United Imaging’s 9M24 revenue declined by 6.4% YoY to RMB6,954mn, with 3Q24 revenue down by 25.0% YoY to RMB1.6bn. This downturn was primarily due to a challenging domestic market environment, marked by stringent industry regulations and delays in equipment renewal projects. Attributable net profit in 9M24 decreased by 36.9% YoY to RMB671mn, with net profit margin falling by 4.7 ppts. Despite these near-term challenges, United Imaging maintained its R&D expenditures and actively pursued expansion in international markets, which impacted profitability in the third quarter. Looking forward, as the implementation of equipment renewal projects has gradually picked up pace, United Imaging's revenue and net profit margins are expected to significantly improve in 2025E, in our view.
Robust overseas growth momentum. In 9M24, United Imaging’s overseas revenue grew 36.5% YoY to RMB1,404mn, accounting for 20.2% (+6.35 ppts) of total revenue. This accelerated growth continued into the third quarter, with revenues increasing by 51.7% YoY to RMB471mn. Strong performances were noted across North America, the Asia-Pacific region, and emerging markets. As United Imaging continues to enhance its overseas localization and service capabilities, we believe it is poised to strengthen its global competitiveness, better navigate geopolitical challenges, and sustain rapid growth internationally.
Strong growth in recurring revenue. In 9M24, revenue from maintenance services increased by 27.3% YoY to RMB967mn, accounting for 13.9% (+3.7 ppts) of the total revenue. With a global installed base now exceeding 31,000 units, United Imaging's service revenue contribution remains lower compared to global industry leaders like GE Healthcare (32.9% in 2023) and Philips (27.7% in 2023). However, with the expanding installed base and an enhanced global service network, we expect United Imaging’s recurring revenue to continue its rapid increase, offering resilience against industry fluctuations.

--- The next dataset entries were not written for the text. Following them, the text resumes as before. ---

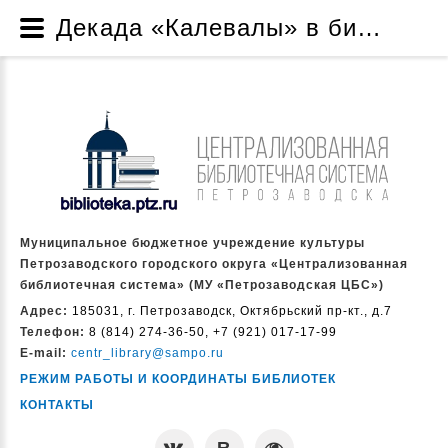
Декада «Калевалы» в библиотеках города - Новости - Муниципальное бюджетное учреждение культуры Петрозаводского городского округа «Централизованная библиотечная система» (МУ «Петрозаводская ЦБС»)
Муниципальное бюджетное учреждение культуры
Петрозаводского городского округа «Централизованная
библиотечная система» (МУ «Петрозаводская ЦБС»)
Адрес:
185031, г. Петрозаводск, Октябрьский пр-кт., д.7
Телефон:
8 (814) 274-36-50, +7 (921) 017-17-99
E-mail:
centr_library@sampo.ru
РЕЖИМ РАБОТЫ И КООРДИНАТЫ БИБЛИОТЕК
КОНТАКТЫ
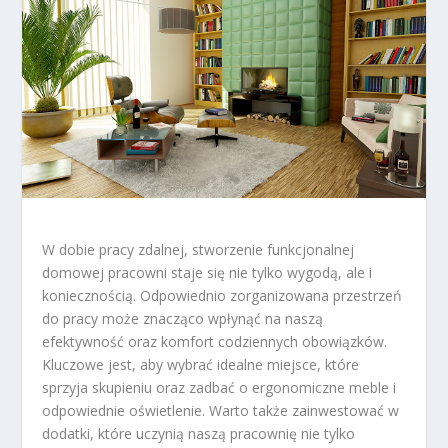
W dobie pracy zdalnej, stworzenie funkcjonalnej
domowej pracowni staje się nie tylko wygodą, ale i
koniecznością. Odpowiednio zorganizowana przestrzeń
do pracy może znacząco wpłynąć na naszą
efektywność oraz komfort codziennych obowiązków.
Kluczowe jest, aby wybrać idealne miejsce, które
sprzyja skupieniu oraz zadbać o ergonomiczne meble i
odpowiednie oświetlenie. Warto także zainwestować w
dodatki, które uczynią naszą pracownię nie tylko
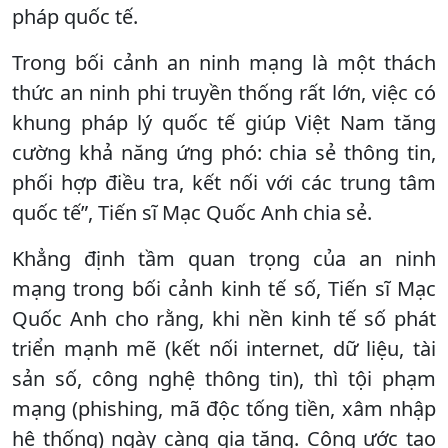
pháp quốc tế.
Trong bối cảnh an ninh mạng là một thách
thức an ninh phi truyền thống rất lớn, việc có
khung pháp lý quốc tế giúp Việt Nam tăng
cường khả năng ứng phó: chia sẻ thông tin,
phối hợp điều tra, kết nối với các trung tâm
quốc tế”, Tiến sĩ Mạc Quốc Anh chia sẻ.
Khẳng định tầm quan trọng của an ninh
mạng trong bối cảnh kinh tế số, Tiến sĩ Mạc
Quốc Anh cho rằng, khi nền kinh tế số phát
triển mạnh mẽ (kết nối internet, dữ liệu, tài
sản số, công nghệ thông tin), thì tội phạm
mạng (phishing, mã độc tống tiền, xâm nhập
hệ thống) ngày càng gia tăng. Công ước tạo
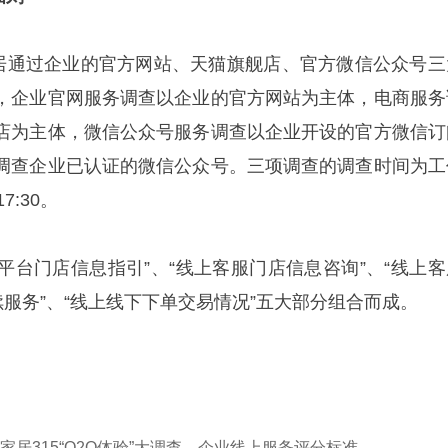
家居通过企业的官方网站、天猫旗舰店、官方微信公众号三
，企业官网服务调查以企业的官方网站为主体，电商服务
店为主体，微信公众号服务调查以企业开设的官方微信订
调查企业已认证的微信公众号。三项调查的调查时间为工
17:30。
上平台门店信息指引”、“线上客服门店信息咨询”、“线上客
续服务”、“线上线下下单交易情况”五大部分组合而成。
易家居315“O2O体验”大调查—企业线上服务评分标准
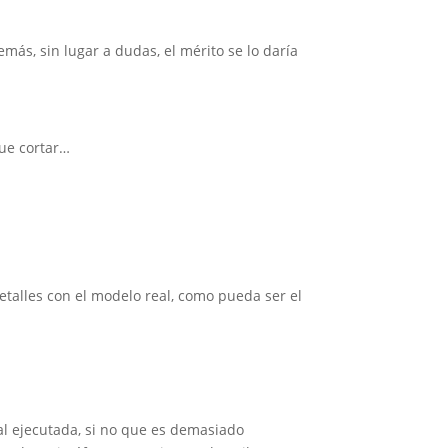
ás, sin lugar a dudas, el mérito se lo daría
que cortar…
etalles con el modelo real, como pueda ser el
al ejecutada, si no que es demasiado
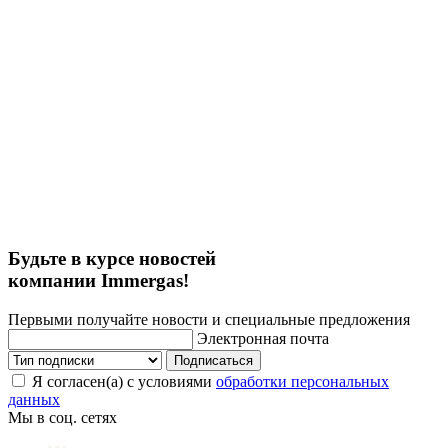
Будьте в курсе новостей
компании Immergas!
Первыми получайте новости и специальные предложения
Электронная почта
Подписаться
Я согласен(а) с условиями
обработки персональных
данных
Мы в соц. сетях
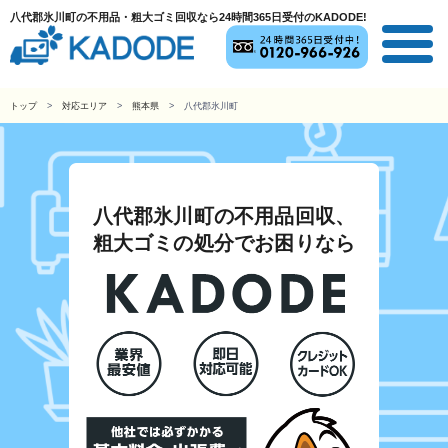
八代郡氷川町の不用品・粗大ゴミ回収なら24時間365日受付のKADODE!
トップ
対応エリア
熊本県
八代郡氷川町
八代郡氷川町の不用品回収、
粗大ゴミの処分でお困りなら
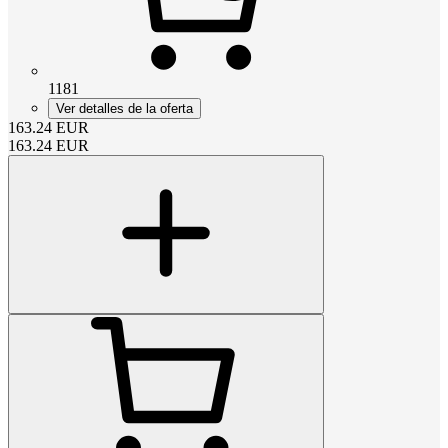
1181
Ver detalles de la oferta
163.24
EUR
163.24
EUR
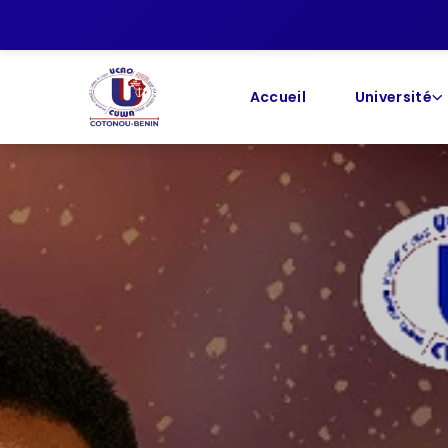
📢 Les cours de M
Accueil
Université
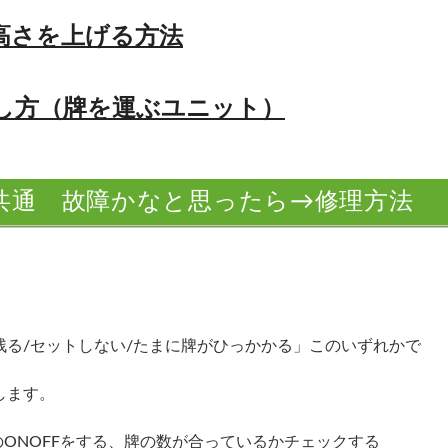
高さを上げる方法
し方（牌を運ぶユニット）
AN共通 故障かなと思ったら→修理方法
る/セットしない/たまに牌がひっかかる」このいずれかで
します。
のONOFFをする、牌の数が合っているかチェックする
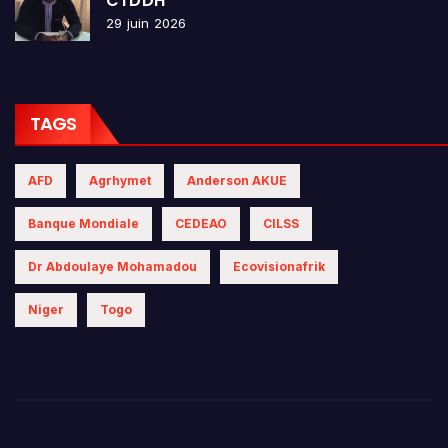
CTDDH
29 juin 2026
TAGS
AFD
Agrhymet
Anderson AKUE
Banque Mondiale
CEDEAO
CILSS
Dr Abdoulaye Mohamadou
Ecovisionafrik
Niger
Togo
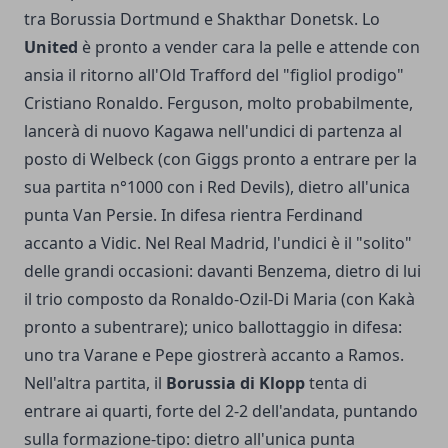
tra Borussia Dortmund e Shakthar Donetsk. Lo
United
è pronto a vender cara la pelle e attende con
ansia il ritorno all'Old Trafford del "figliol prodigo"
Cristiano Ronaldo. Ferguson, molto probabilmente,
lancerà di nuovo Kagawa nell'undici di partenza al
posto di Welbeck (con Giggs pronto a entrare per la
sua partita n°1000 con i Red Devils), dietro all'unica
punta Van Persie. In difesa rientra Ferdinand
accanto a Vidic. Nel Real Madrid, l'undici è il "solito"
delle grandi occasioni: davanti Benzema, dietro di lui
il trio composto da Ronaldo-Ozil-Di Maria (con Kakà
pronto a subentrare); unico ballottaggio in difesa:
uno tra Varane e Pepe giostrerà accanto a Ramos.
Nell'altra partita, il
Borussia di Klopp
tenta di
entrare ai quarti, forte del 2-2 dell'andata, puntando
sulla formazione-tipo: dietro all'unica punta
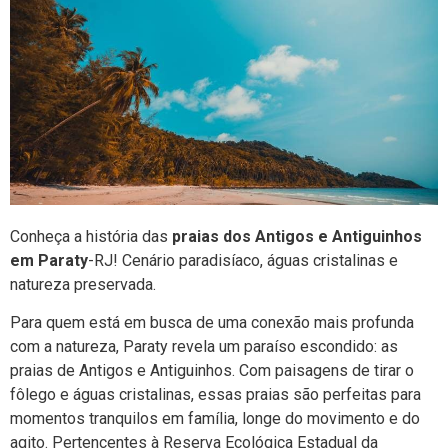
Conheça a história das
praias dos Antigos e Antiguinhos
em Parat
y
-RJ! Cenário paradisíaco, águas cristalinas e
natureza preservada.
Para quem está em busca de uma conexão mais profunda
com a natureza, Paraty revela um paraíso escondido: as
praias de Antigos e Antiguinhos. Com paisagens de tirar o
fôlego e águas cristalinas, essas praias são perfeitas para
momentos tranquilos em família, longe do movimento e do
agito. Pertencentes à Reserva Ecológica Estadual da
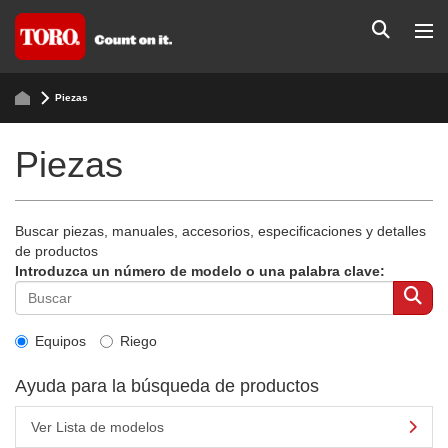
Piezas
Piezas
Buscar piezas, manuales, accesorios, especificaciones y detalles
de productos
Introduzca un número de modelo o una palabra clave:
Equipos
Riego
Ayuda para la búsqueda de productos
Ver Lista de modelos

Medical equipment renewal projects set to materialize. Mgmt. has noted that medical equipment renewal projects began implementation in early October, with multiple procurement activities underway. Additionally, some previously delayed equipment procurements, halted due to policy uncertainties, have now restarted. These developments lay the foundation for a recovery in United Imaging’s domestic business in 4Q24 and 2025. However, due to stringent industry regulations, the procurement process has become more protracted. The installation and revenue recognition timelines for large equipment are also relatively long. Consequently, the positive impact of this procurement rebound is expected to be primarily reflected in 2025, in our view.
Maintain BUY. We expect hospital procurement to recover from 2025 and we are optimistic about the Company's long-term growth potential driven by the continued import substitution and strengthened global competitiveness. Therefore, we revise up the terminal growth rate forecast from 3.0% to 4.0%. Based on a 9-year DCF model, we adjust the target price to RMB162.81 (WACC: 8.3%, terminal growth rate: 4.0%).